• **Transcribed page contents**:
- - - - - - -

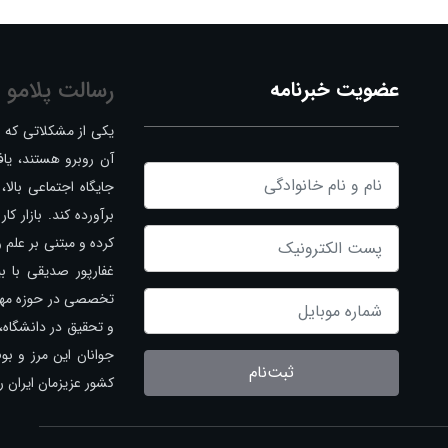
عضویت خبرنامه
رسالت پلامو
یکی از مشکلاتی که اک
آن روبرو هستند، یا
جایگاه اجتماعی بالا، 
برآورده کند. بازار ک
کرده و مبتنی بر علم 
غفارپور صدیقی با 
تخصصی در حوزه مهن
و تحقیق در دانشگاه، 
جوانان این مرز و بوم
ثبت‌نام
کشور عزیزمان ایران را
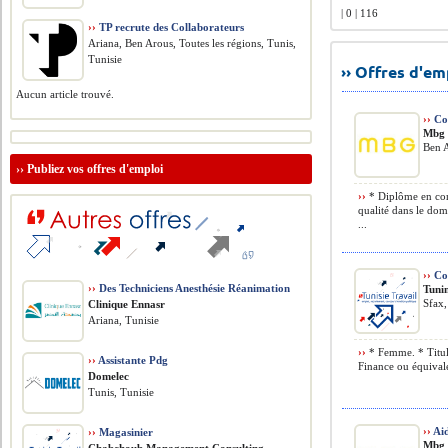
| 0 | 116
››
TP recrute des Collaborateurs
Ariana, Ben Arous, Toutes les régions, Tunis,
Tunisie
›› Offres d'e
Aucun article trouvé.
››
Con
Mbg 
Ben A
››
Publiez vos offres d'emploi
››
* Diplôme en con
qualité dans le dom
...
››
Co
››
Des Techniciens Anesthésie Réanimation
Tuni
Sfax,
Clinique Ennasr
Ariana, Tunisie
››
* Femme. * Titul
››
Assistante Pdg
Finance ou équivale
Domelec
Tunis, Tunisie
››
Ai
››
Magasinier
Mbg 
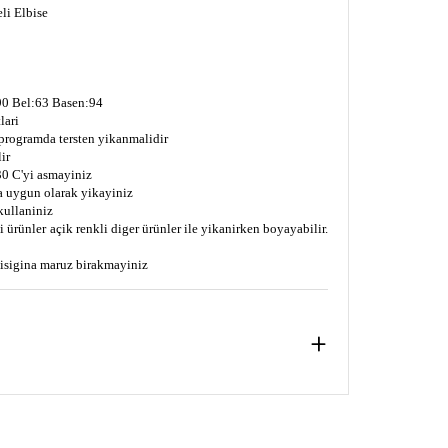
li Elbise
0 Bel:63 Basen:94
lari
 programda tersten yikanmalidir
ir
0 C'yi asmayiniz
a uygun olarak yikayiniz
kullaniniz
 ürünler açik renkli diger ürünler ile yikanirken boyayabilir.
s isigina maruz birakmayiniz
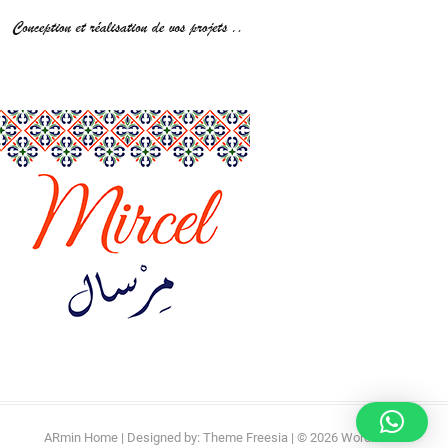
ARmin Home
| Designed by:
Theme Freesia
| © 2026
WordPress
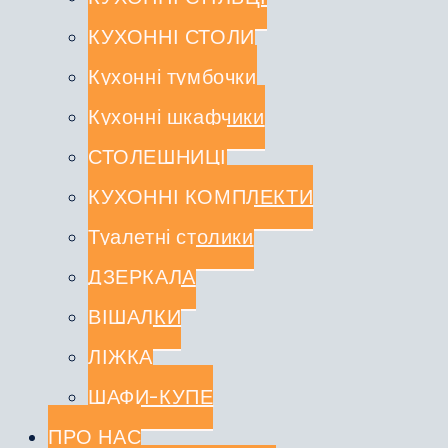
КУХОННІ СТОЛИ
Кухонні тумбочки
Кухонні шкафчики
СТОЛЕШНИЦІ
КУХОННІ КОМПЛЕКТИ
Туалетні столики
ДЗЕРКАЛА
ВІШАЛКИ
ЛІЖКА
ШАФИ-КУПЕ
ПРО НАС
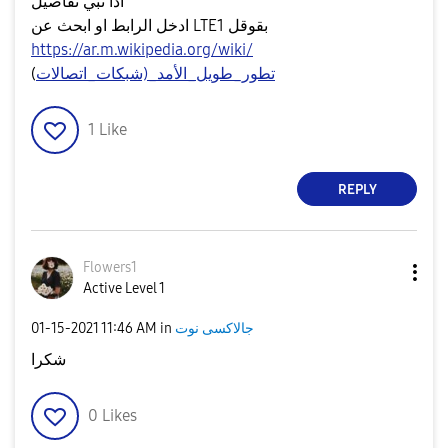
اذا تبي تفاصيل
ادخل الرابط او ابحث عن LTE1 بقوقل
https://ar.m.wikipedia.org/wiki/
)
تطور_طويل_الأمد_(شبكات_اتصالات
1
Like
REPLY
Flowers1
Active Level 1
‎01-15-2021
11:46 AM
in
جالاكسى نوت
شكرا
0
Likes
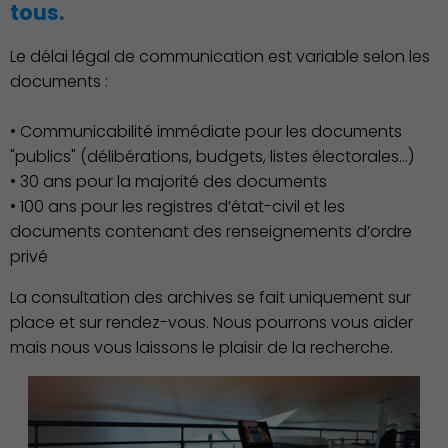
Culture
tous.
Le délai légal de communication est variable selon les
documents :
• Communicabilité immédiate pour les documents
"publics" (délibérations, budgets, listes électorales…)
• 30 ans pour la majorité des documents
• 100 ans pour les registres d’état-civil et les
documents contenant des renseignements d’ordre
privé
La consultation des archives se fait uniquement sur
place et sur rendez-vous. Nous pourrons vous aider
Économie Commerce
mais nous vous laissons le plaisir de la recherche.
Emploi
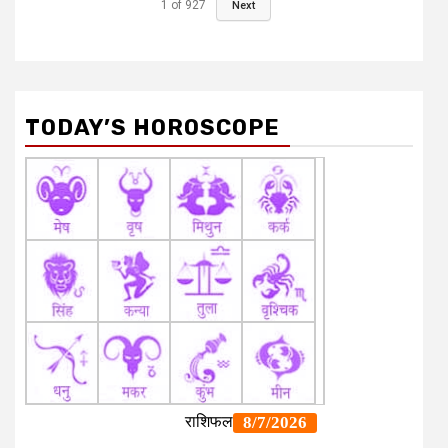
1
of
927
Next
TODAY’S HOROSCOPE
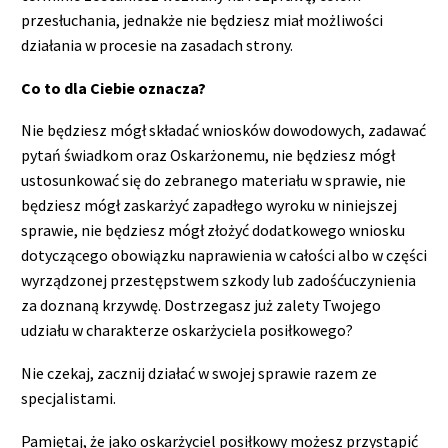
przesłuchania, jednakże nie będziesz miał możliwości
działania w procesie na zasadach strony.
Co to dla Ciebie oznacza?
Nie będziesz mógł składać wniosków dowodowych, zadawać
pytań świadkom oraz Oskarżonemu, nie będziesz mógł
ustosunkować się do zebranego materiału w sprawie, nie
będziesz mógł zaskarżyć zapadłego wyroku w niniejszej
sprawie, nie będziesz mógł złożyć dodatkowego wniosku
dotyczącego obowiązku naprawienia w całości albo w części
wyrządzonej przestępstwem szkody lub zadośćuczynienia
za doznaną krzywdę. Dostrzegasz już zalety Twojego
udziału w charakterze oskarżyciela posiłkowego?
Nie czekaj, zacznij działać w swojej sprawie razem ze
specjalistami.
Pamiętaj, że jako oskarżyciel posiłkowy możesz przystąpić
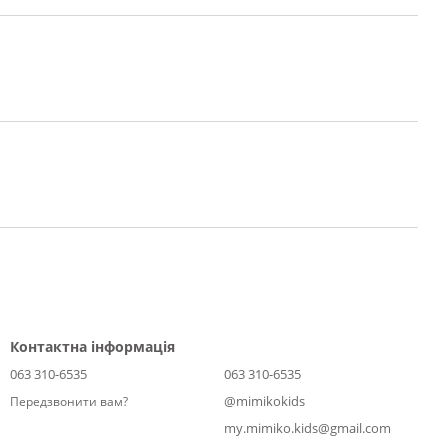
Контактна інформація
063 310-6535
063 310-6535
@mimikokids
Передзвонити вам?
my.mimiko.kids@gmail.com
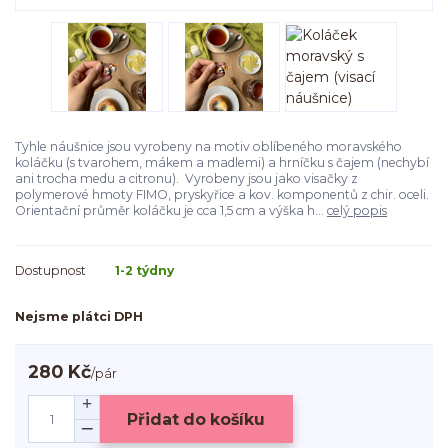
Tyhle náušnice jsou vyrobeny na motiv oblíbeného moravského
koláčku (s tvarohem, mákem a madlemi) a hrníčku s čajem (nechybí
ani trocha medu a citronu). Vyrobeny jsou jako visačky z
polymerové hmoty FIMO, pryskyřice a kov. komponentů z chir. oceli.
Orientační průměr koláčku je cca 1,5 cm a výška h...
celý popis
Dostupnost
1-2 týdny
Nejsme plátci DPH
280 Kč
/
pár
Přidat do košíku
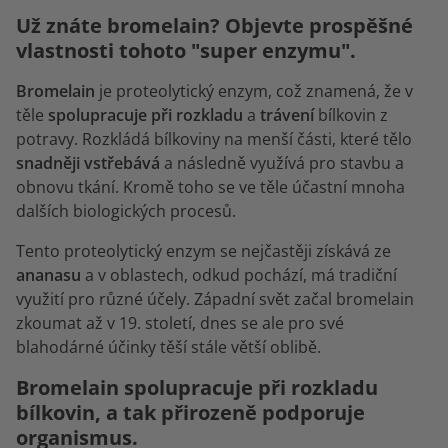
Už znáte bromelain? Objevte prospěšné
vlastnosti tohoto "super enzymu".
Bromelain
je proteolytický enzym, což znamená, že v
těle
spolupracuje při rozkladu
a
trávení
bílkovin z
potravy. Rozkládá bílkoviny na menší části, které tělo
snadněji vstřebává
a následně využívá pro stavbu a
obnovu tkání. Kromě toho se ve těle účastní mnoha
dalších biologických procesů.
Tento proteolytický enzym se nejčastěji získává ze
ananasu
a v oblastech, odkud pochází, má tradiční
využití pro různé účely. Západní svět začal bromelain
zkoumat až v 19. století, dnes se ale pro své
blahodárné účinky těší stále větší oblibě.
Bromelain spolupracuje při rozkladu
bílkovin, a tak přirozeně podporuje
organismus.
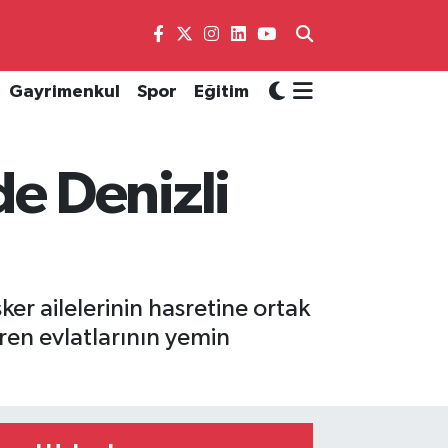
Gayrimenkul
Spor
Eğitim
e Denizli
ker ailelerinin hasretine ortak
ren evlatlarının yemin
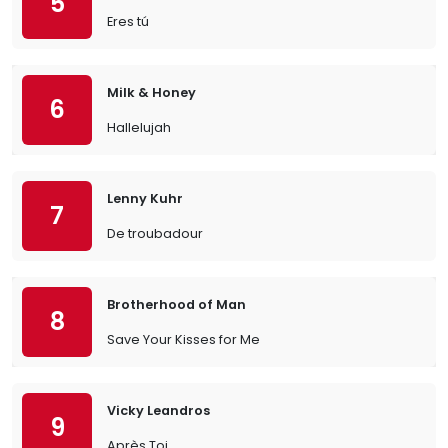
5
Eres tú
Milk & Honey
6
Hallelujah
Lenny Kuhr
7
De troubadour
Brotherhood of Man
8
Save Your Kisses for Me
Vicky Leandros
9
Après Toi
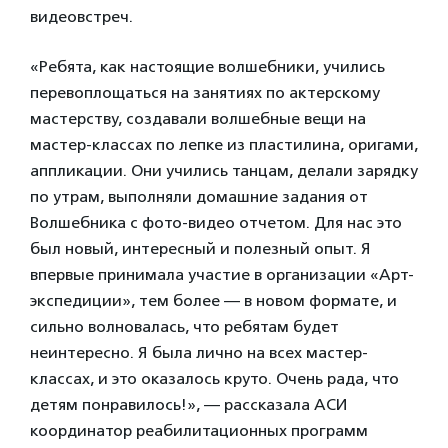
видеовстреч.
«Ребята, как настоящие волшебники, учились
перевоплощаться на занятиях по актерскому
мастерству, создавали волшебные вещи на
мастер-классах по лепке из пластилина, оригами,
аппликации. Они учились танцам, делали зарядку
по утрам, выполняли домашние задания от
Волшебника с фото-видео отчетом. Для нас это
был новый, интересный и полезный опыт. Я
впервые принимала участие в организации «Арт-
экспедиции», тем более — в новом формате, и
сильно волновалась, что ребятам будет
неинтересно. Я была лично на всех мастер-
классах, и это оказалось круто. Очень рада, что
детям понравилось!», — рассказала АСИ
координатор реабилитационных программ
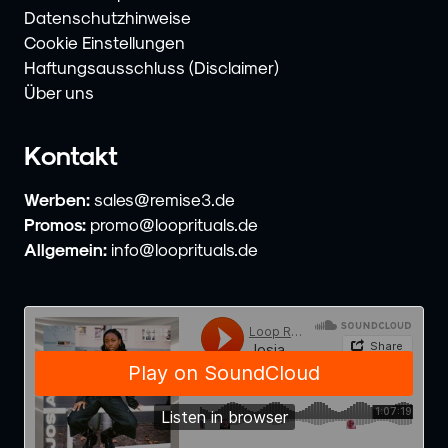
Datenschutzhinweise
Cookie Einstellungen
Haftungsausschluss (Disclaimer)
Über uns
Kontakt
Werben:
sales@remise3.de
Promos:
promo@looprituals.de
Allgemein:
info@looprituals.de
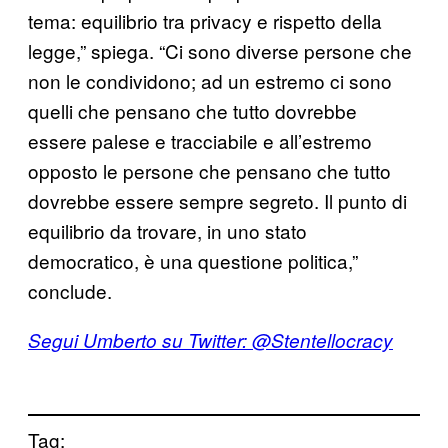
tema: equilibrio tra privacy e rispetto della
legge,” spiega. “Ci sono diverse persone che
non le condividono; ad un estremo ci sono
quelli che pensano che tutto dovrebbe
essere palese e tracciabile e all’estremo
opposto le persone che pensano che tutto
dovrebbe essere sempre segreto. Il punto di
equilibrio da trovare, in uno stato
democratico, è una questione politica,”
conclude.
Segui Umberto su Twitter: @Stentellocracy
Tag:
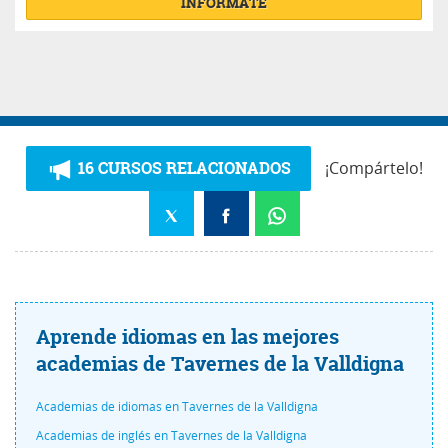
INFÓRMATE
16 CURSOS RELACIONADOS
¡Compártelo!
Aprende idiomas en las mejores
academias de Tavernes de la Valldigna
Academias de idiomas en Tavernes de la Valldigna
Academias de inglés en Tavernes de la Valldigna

- - - - - - -

• **Assigned task**: Repeat word for word the lines of the data from the line with "اذا تبي تفاصيل" to the line with "Přidat do košíku", including both of those lines, and leave the pictures out of your answer.

• **Solution to this problem**:
اذا تبي تفاصيل
ادخل الرابط او ابحث عن LTE1 بقوقل
https://ar.m.wikipedia.org/wiki/
)
تطور_طويل_الأمد_(شبكات_اتصالات
1
Like
REPLY
Flowers1
Active Level 1
‎01-15-2021
11:46 AM
in
جالاكسى نوت
شكرا
0
Likes
Culture
tous.
Le délai légal de communication est variable selon les
documents :
• Communicabilité immédiate pour les documents
"publics" (délibérations, budgets, listes électorales…)
• 30 ans pour la majorité des documents
• 100 ans pour les registres d’état-civil et les
documents contenant des renseignements d’ordre
privé
La consultation des archives se fait uniquement sur
place et sur rendez-vous. Nous pourrons vous aider
Économie Commerce
mais nous vous laissons le plaisir de la recherche.
Emploi
1
of
927
Next
TODAY’S HOROSCOPE
przesłuchania, jednakże nie będziesz miał możliwości
działania w procesie na zasadach strony.
Co to dla Ciebie oznacza?
Nie będziesz mógł składać wniosków dowodowych, zadawać
pytań świadkom oraz Oskarżonemu, nie będziesz mógł
ustosunkować się do zebranego materiału w sprawie, nie
będziesz mógł zaskarżyć zapadłego wyroku w niniejszej
sprawie, nie będziesz mógł złożyć dodatkowego wniosku
dotyczącego obowiązku naprawienia w całości albo w części
wyrządzonej przestępstwem szkody lub zadośćuczynienia
za doznaną krzywdę. Dostrzegasz już zalety Twojego
udziału w charakterze oskarżyciela posiłkowego?
Nie czekaj, zacznij działać w swojej sprawie razem ze
specjalistami.
Pamiętaj, że jako oskarżyciel posiłkowy możesz przystąpić
Контактна інформація
063 310-6535
063 310-6535
@mimikokids
Передзвонити вам?
my.mimiko.kids@gmail.com
Tyhle náušnice jsou vyrobeny na motiv oblíbeného moravského
koláčku (s tvarohem, mákem a madlemi) a hrníčku s čajem (nechybí
ani trocha medu a citronu). Vyrobeny jsou jako visačky z
polymerové hmoty FIMO, pryskyřice a kov. komponentů z chir. oceli.
Orientační průměr koláčku je cca 1,5 cm a výška h...
celý popis
Dostupnost
1-2 týdny
Nejsme plátci DPH
280 Kč
/
pár
Přidat do košíku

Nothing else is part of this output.